Too few companies have taken or plan to take the long-term, defensive measures necessary to survive and thrive in the wake of the Great Recession. Although businesses around the world are entering 2010 with an appropriately sober view of the business climate, only 28 percent say that reducing labor costs is a priority for 2010, only 26 percent have made managing cash flow a priority, only 16 percent say that balance sheets and debt restructuring are a priority, and only 13 percent have put exiting non-core businesses on the list of priorities.
These findings are drawn from a Boston Consulting Group (BCG) survey of 434 executives at companies with more than $1bn in annual revenue in seven countries. The survey was fielded in conjunction with the forthcoming book Accelerating Out of the Great Recession: Winning in a Slow-Growth Economy (McGraw-Hill, January 2010) by BCG senior partners David Rhodes and Daniel Stelter.
In the face of economic pressure, executives have focused on short-term defensive actions, the authors say.
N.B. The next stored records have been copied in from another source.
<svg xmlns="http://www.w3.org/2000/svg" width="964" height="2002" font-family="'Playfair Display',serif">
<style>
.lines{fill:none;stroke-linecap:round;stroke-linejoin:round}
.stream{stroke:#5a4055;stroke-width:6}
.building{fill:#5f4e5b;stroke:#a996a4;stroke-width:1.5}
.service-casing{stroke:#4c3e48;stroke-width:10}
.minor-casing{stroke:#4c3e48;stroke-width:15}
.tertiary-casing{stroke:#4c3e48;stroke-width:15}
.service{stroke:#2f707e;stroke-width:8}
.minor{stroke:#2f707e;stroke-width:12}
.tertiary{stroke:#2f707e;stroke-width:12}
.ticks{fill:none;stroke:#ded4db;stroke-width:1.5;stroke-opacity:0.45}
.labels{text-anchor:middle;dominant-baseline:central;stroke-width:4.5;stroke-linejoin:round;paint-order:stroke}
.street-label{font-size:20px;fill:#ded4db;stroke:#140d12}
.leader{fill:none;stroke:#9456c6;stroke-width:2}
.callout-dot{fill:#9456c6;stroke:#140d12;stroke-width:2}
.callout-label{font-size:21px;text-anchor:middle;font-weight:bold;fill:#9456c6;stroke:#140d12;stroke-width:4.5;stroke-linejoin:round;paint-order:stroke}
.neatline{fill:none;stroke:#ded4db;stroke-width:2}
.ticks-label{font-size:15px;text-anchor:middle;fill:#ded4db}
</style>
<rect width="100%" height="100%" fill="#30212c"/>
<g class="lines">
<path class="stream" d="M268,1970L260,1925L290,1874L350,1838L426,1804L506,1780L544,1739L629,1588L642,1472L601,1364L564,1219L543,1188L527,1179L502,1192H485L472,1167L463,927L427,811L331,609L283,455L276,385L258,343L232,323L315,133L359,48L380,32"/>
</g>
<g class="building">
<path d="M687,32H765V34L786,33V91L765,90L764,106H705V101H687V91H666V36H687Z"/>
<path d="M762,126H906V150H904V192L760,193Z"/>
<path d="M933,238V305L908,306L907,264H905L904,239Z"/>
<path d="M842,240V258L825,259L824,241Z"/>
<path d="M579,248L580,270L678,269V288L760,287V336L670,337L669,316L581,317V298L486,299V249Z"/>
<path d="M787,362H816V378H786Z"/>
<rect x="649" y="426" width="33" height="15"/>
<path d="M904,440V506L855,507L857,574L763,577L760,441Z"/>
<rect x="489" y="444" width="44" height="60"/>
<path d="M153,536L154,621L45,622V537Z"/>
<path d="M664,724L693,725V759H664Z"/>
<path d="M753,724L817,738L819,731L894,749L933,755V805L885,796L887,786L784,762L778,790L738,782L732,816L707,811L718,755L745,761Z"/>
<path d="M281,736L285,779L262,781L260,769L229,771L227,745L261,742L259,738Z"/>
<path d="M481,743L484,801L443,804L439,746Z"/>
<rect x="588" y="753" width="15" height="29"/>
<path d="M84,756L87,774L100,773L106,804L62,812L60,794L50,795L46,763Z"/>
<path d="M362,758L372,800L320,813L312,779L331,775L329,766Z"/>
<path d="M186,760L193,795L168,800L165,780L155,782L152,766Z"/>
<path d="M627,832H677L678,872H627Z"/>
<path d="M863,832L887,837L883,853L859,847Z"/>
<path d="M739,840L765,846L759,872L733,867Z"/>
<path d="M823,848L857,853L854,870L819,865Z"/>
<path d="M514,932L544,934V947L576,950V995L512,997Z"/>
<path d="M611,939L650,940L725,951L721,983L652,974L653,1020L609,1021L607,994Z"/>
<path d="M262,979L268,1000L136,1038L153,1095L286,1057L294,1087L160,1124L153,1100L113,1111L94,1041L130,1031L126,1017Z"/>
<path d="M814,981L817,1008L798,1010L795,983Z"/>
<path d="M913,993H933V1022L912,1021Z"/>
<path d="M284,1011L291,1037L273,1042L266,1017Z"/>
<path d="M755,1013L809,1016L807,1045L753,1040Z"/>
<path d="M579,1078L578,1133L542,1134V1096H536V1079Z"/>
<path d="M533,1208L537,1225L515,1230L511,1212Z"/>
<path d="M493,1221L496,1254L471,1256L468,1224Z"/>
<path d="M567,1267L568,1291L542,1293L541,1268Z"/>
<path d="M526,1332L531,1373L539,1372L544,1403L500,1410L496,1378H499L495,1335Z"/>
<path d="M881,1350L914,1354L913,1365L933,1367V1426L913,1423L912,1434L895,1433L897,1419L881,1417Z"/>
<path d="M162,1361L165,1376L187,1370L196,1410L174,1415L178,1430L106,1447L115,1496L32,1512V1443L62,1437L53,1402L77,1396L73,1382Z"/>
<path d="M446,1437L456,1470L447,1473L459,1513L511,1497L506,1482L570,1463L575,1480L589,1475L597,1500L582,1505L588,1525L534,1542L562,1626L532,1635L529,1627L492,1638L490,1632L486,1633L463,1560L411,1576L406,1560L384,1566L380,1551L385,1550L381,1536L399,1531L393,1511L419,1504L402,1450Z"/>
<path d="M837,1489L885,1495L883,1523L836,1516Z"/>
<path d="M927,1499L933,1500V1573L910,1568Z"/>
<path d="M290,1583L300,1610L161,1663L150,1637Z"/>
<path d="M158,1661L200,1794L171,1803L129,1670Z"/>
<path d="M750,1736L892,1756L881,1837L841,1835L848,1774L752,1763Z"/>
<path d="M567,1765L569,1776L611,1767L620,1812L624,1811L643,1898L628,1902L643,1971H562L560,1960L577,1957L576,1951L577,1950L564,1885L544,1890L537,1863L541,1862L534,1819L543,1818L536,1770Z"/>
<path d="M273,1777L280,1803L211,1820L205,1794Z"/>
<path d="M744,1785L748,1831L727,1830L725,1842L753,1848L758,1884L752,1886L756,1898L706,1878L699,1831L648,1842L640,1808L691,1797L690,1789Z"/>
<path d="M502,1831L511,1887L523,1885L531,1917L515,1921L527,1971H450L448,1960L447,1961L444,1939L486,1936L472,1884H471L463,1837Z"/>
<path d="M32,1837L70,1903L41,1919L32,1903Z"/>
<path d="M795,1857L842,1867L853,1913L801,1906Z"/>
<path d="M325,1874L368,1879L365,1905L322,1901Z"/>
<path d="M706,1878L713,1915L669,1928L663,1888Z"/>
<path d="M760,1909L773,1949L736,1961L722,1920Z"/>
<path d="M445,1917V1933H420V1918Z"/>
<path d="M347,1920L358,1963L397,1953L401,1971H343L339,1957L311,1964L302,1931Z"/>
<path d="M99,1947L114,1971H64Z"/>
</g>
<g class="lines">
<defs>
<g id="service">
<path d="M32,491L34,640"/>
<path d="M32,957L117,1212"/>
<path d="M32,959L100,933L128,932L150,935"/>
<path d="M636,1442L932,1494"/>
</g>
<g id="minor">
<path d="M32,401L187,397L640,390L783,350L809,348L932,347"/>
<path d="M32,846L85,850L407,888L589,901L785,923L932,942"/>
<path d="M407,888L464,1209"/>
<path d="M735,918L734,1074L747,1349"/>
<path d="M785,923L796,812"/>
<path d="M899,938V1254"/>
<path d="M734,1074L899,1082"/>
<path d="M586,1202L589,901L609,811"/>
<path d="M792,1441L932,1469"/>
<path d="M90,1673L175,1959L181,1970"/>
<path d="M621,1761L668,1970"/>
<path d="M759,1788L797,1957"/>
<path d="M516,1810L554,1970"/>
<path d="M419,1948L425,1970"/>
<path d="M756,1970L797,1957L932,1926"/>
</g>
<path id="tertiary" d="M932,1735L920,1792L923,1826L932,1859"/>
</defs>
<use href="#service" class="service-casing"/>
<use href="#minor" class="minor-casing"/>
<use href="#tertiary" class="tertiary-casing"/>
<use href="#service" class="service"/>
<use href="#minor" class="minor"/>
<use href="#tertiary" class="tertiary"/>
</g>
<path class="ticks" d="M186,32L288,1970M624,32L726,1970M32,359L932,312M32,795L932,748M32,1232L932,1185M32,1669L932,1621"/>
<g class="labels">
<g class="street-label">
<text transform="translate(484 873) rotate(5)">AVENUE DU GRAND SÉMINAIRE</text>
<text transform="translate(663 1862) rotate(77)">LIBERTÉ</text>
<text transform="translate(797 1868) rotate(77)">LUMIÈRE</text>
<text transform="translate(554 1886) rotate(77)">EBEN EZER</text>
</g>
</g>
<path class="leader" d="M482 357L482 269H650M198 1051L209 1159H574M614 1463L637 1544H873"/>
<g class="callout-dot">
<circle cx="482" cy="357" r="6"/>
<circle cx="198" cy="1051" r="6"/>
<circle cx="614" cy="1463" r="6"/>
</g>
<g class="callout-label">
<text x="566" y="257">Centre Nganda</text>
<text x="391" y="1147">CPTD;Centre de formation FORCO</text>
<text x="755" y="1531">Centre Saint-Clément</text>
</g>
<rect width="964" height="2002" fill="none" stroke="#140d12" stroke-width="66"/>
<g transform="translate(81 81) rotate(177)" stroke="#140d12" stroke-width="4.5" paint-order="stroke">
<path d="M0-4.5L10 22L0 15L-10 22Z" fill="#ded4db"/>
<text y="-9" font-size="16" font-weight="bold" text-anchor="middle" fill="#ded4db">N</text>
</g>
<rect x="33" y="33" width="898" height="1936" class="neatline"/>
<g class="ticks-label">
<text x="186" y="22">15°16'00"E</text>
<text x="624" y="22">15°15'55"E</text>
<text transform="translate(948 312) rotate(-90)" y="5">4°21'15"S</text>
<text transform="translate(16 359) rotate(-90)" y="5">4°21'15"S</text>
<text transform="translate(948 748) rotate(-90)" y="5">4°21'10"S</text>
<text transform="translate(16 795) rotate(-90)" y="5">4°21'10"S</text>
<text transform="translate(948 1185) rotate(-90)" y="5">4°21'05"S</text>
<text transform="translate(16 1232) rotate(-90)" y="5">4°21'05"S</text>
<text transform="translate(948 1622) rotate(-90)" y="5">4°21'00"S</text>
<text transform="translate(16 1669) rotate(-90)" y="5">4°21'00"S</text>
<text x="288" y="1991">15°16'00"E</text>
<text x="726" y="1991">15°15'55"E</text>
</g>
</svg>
Between 50 percent and 70 percent of surveyed executives have made the easier, more obvious moves such as increasing their focus on key customers; reducing administrative and travel spending; renegotiating supplier contracts; and reducing inventory levels, marketing budgets, and wages. But far fewer have made, or plan to make, more wrenching, longer-term moves. Only 44 percent plan selective exits from product lines, only 39 percent plan selective exits from customer segments, and only 43 percent have taken or plan to take actions that involve divesting businesses and exiting sales channels.
"The slow-growth world that we're in, and should expect to be in for some time, fundamentally changes the nature of competition. Life is going to be harder," says Rhodes. "From now on, every day should be treated as if it were a World Series game -- because there will be no more regular season games."